A large part of Steve’s research has taken place on Native American reservations. While working as a senior research associate at The University of Kansas Medical Center, he cooperated with the Potawatomi and Kickapoo tribes in Kansas on a project designed to prevent obesity and diabetes among tribal members.
Later, he worked for the Prairie Band Potawatomi Nation at their tribal clinic on the reservation north of Topeka, Kan. Steve served as the Diabetes Project Manager there, and he received a $500,000 grant from the Centers for Disease Control and Prevention to study how traditional native foods could be used to prevent diabetes within those populations. Kelly Kindscher, who co-leads the Native Medicinal Plant Research Program’s team, was a consultant on that project.
For two weeks in June, Steve participated in the Kansas Anthropological Association’s 2010 Kansas Archeological Training Program. The program excavated a prehistoric Native American site. Steve’s work focused mostly on attempting to recover small seeds and plant materials from the site’s soil. The Native Medicinal Plant Research Program helped fund his participation in the excavation, as did KU’s Unclassified Staff Professional Development Fund and a Carlyle S. Smith Award from the KU Department of Anthropology.
Though his current position will keep him in Kansas for at least the next five years, Steve’s research aspirations could take him elsewhere. “My ultimate interest is disease as experienced by Native American populations after contact in 1492,” he said. “What was the cause, how devastating was it, what were the diseases, what was the sequence and why did they occur the way they did?”
Steve’s focus at the medicinal plant program, the ethnobotany database, is an extensive repository of information on the traditional cultural uses of the region’s plants. Plains Indian cultures have used these plants for thousands of years, providing most of the recorded knowledge on the plants’ medicinal use. The database contains information on which tribes used which plants and how, as well as cultural specifics on the collection and preparation of the plants, and even tribal names for the plants. This cultural information gives the medicinal plant program some guidance on what plants might be most promising for medicinal analysis.
In addition, the database helps program staff keep track of field collections. “With a goal of 150 collections for this year alone,” he said, “it’s important that folks in the field know what we have already collected and how much.”
In the future, the database will provide researchers with important information about plant characteristics. The database helps staff members track progress and stay organized, and it also contains historical information about plants and their medicinal potential. Though the database is a work in progress for now, “Eventually we plan to disseminate the information collected in the database via papers, the web and perhaps even a book,” Steve said.

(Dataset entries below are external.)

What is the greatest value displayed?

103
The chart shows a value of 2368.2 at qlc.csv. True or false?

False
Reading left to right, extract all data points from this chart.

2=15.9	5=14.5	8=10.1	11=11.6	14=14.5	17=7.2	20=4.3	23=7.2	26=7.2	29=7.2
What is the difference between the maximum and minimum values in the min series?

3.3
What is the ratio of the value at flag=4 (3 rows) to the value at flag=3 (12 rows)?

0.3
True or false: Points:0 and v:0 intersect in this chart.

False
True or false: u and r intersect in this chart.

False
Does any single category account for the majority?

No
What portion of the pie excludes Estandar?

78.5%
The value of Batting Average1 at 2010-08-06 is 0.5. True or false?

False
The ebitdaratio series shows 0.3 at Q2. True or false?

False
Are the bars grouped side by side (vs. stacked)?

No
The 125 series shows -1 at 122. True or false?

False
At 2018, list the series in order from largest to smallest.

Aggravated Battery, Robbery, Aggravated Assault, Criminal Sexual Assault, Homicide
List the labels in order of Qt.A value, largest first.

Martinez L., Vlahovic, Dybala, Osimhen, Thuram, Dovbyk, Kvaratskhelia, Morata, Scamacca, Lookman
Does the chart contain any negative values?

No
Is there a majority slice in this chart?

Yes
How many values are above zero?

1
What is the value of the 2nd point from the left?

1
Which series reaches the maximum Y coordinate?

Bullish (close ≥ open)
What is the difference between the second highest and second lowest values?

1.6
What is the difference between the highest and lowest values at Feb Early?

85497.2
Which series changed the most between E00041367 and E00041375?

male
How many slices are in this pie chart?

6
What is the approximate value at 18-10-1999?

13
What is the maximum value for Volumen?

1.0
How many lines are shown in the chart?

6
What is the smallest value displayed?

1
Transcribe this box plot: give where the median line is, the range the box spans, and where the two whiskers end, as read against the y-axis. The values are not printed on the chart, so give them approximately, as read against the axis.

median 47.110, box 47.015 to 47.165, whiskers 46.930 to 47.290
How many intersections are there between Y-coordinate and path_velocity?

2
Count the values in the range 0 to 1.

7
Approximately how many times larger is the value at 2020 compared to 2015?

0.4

In addition to working for the medicinal plant program, Steve is an adjunct associate professor of anthropology at Johnson County Community College in Overland Park, Kan. He’s also taught at KU, Avila University, the University of Missouri-Kansas City and Highland Community College. “Teaching allows me to maintain a generalist perspective in anthropology,” he said, “whereas the ethnobotany of the Native Medicinal Plant Research Program is very specialized. It’s a good contrast.”
Aside from being a medical anthropologist, Steve is a regular guy. He plays kickball on Fridays, he’s an avid KU sports supporter, and he’s not especially chatty.